----- Stored data

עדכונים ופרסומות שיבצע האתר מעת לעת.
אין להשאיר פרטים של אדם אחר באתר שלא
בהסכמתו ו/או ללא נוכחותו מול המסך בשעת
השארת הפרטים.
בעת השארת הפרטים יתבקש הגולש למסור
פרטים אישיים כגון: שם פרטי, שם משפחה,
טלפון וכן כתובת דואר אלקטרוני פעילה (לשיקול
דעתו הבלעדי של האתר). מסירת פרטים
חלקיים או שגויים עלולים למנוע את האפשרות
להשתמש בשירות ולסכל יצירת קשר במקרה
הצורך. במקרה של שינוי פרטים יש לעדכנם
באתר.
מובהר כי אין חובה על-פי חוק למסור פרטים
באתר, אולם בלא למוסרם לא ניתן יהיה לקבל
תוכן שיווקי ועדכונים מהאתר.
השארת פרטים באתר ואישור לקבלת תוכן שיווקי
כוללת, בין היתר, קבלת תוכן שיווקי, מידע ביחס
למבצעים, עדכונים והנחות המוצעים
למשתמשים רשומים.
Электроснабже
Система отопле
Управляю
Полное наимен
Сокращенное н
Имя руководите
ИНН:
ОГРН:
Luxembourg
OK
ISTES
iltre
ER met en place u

----------

[Work instruction]
The answer consists of every entry, returned exactly.

[Result of the task]
עדכונים ופרסומות שיבצע האתר מעת לעת.
אין להשאיר פרטים של אדם אחר באתר שלא
בהסכמתו ו/או ללא נוכחותו מול המסך בשעת
השארת הפרטים.
בעת השארת הפרטים יתבקש הגולש למסור
פרטים אישיים כגון: שם פרטי, שם משפחה,
טלפון וכן כתובת דואר אלקטרוני פעילה (לשיקול
דעתו הבלעדי של האתר). מסירת פרטים
חלקיים או שגויים עלולים למנוע את האפשרות
להשתמש בשירות ולסכל יצירת קשר במקרה
הצורך. במקרה של שינוי פרטים יש לעדכנם
באתר.
מובהר כי אין חובה על-פי חוק למסור פרטים
באתר, אולם בלא למוסרם לא ניתן יהיה לקבל
תוכן שיווקי ועדכונים מהאתר.
השארת פרטים באתר ואישור לקבלת תוכן שיווקי
כוללת, בין היתר, קבלת תוכן שיווקי, מידע ביחס
למבצעים, עדכונים והנחות המוצעים
למשתמשים רשומים.
Электроснабже
Система отопле
Управляю
Полное наимен
Сокращенное н
Имя руководите
ИНН:
ОГРН:
Luxembourg
OK
ISTES
iltre
ER met en place u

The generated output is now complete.